Before Shepherd took the podium, Perry reflected on her impact both as a performer and as a friend. He produced “Precious,” the 2009 Oscar best picture nominee in which Shepherd co-starred. He directed, wrote and produced the psychological crime drama “Straw,” released in June on Netflix in which Shepherd co-starred as a bank teller who meets a struggling single mother (Taraji P. Henson) who is having the worst day of her life.
“There are many people on the planet that were sent here to bring light, and then there are other people who are here to be light. Sherri is a person who is light. When she walks in the room, you feel it, you know it. She makes everybody feel seen,” Perry said.
Nash and Shepherd appeared together in the 2005 romantic comedy “Guess Who.” Shepherd later had a recurring role on the 2012-16 TV Land comedy “The Soul Man,” in which Nash was a series regular. Nash, who received her star on the Hollywood Walk of Fame in 2018, praised Shepherd’s resilience and generosity.
“You will never know what it costs her sometimes to make other people laugh and to make them feel … and I’m so, so grateful to call you (a) friend,” an emotional Nash told Shepherd.
“I would’ve never thought that these two girls … would both have stars on the Hollywood Walk of Fame right across the street from each other,” Nash added.
Bernstein, co-president of Debmar-Mercury, which distributes Shepherd’s talk show “Sherri,” said her genuine personality is what sets her apart.
“There’s a saying in television, `that if you’re on every day, your real self shows through.’ In Sherri’s case, that’s her superpower. What you see on screen is truly who she is — warm, authentic, full of joy and genuinely in love with what she does every day,” Bernstein said.
Born April 22, 1967, in Chicago, Shepherd began her television acting career in 1995 as a cast member on The WB comedy “Cleghorne!” which was canceled after 12 episodes aired.
Shepherd was working as a legal secretary when she was cast as the dim-witted sister of Ellen Carson (Ellen Cleghorne) who aspires to become a model.
“My agent told me, `You can quit your job,”’ Shepherd said in a 2018 interview with Ebony. “I had that big break … and then it was canceled.

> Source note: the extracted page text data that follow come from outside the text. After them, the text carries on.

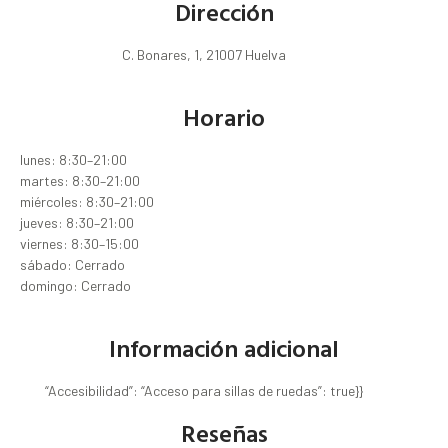
Dirección
C. Bonares, 1, 21007 Huelva
Horario
lunes: 8:30–21:00
martes: 8:30–21:00
miércoles: 8:30–21:00
jueves: 8:30–21:00
viernes: 8:30–15:00
sábado: Cerrado
domingo: Cerrado
Información adicional
“Accesibilidad”: “Acceso para sillas de ruedas”: true}}
Reseñas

I lost my apartment, my car was repossessed and I was homeless for a year. I slept on everybody’s couch.
“In this business, it’s very uncertain. You can be working one day and not working the next.”
After guest-starring roles on “Claude’s Crib,” “Living Single,” “Suddenly Susan” and “Friends,” Shepherd was cast in her second series, “Holding the Baby,” which ran for eight episodes on Fox in 1998.

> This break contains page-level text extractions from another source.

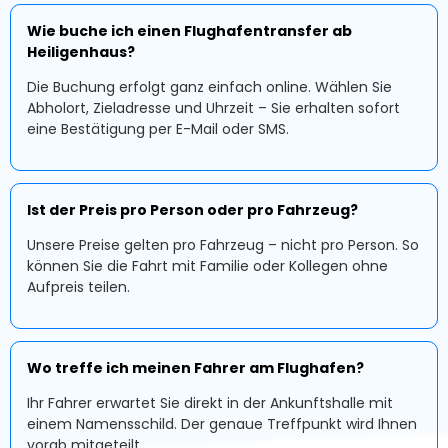
Wie buche ich einen Flughafentransfer ab
Heiligenhaus?
Die Buchung erfolgt ganz einfach online. Wählen Sie
Abholort, Zieladresse und Uhrzeit – Sie erhalten sofort
eine Bestätigung per E-Mail oder SMS.
Ist der Preis pro Person oder pro Fahrzeug?
Unsere Preise gelten pro Fahrzeug – nicht pro Person. So
können Sie die Fahrt mit Familie oder Kollegen ohne
Aufpreis teilen.
Wo treffe ich meinen Fahrer am Flughafen?
Ihr Fahrer erwartet Sie direkt in der Ankunftshalle mit
einem Namensschild. Der genaue Treffpunkt wird Ihnen
vorab mitgeteilt.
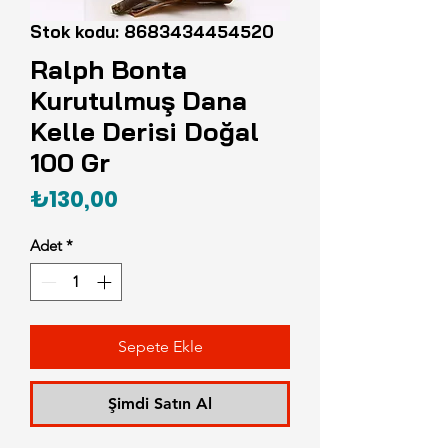
Stok kodu: 8683434454520
Ralph Bonta
Kurutulmuş Dana
Kelle Derisi Doğal
100 Gr
Fiyat
₺130,00
Adet
*
Sepete Ekle
Şimdi Satın Al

Shepherd was a cast member on the NBC comedy “Suddenly Susan” during its final 1999-2000 season, playing a different character than in her 1997 guest-starring appearance.
She was also a cast member of the 2001 NBC comedy “Emeril”; the 2002 ABC comedy, “Wednesday 9:30 (8:30 Central)”; the 2002-06 ABC comedy “Less Than Perfect”; the 2007 Fox comedy-drama “The Wedding Bells”; the 2009 Lifetime comedy “Sherri”; the 2017-18 NBC mocumentary legal sitcom “Trial & Error”; and the 2019-20 Netflix comedy “Mr. Iglesias.”

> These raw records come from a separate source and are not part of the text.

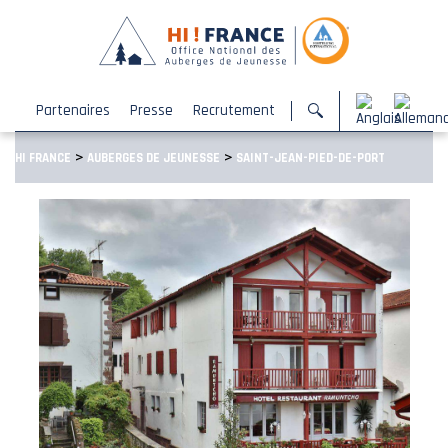
Partenaires
Presse
Recrutement
>
>
HI FRANCE
AUBERGES DE JEUNESSE
SAINT-JEAN-PIED-DE-PORT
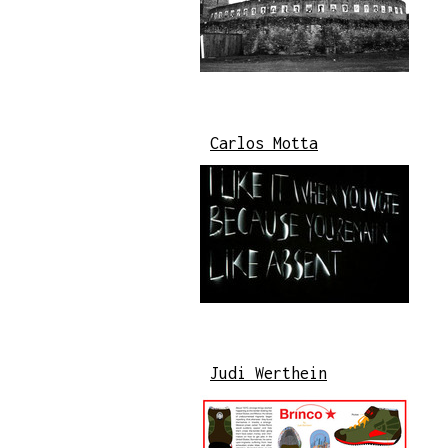
Carlos Motta
Judi Werthein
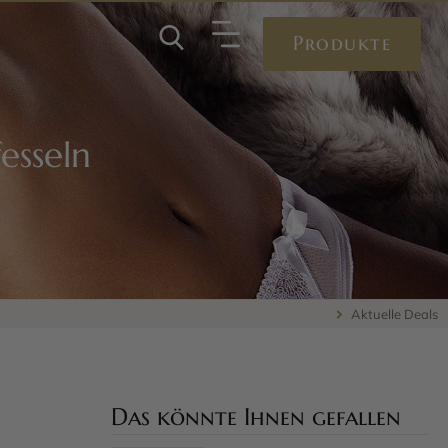
Produkte
esseln
Aktuelle Deals
Das könnte Ihnen gefallen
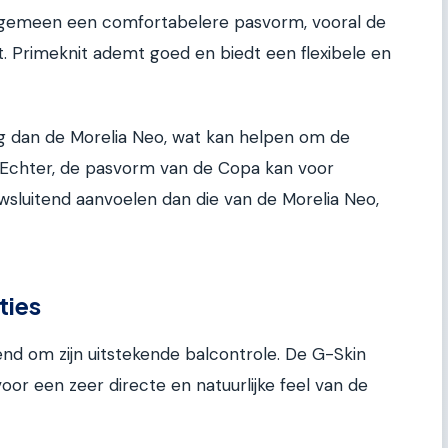
lgemeen een comfortabelere pasvorm, vooral de
. Primeknit ademt goed en biedt een flexibele en
 dan de Morelia Neo, wat kan helpen om de
 Echter, de pasvorm van de Copa kan voor
sluitend aanvoelen dan die van de Morelia Neo,
ties
nd om zijn uitstekende balcontrole. De G-Skin
oor een zeer directe en natuurlijke feel van de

Shepherd also had recurring roles on the CBS comedies “Everybody Loves Raymond,” “How I Met Your Mother” and “Man With a Plan”; the NBC comedy “30 Rock”; the Disney Channel comedy “K.C. Undercover”; The WB comedy “The Jamie Foxx Show”; the 2021 ABC comedy “Call Your Mother”; and the 2024-25 Netflix teen comedy drama, “The Sex Lives of College Girls.”
She was a host of “The View” from 2007-14, joining her co-hosts in receiving Daytime Emmy nominations from 2008-2011 and 2014, winning in 2009. She has hosted “Sherri” since 2022 after being a guest host of “The Wendy Williams Show.”
Shepherd is set to begin a five-month comedy tour in January.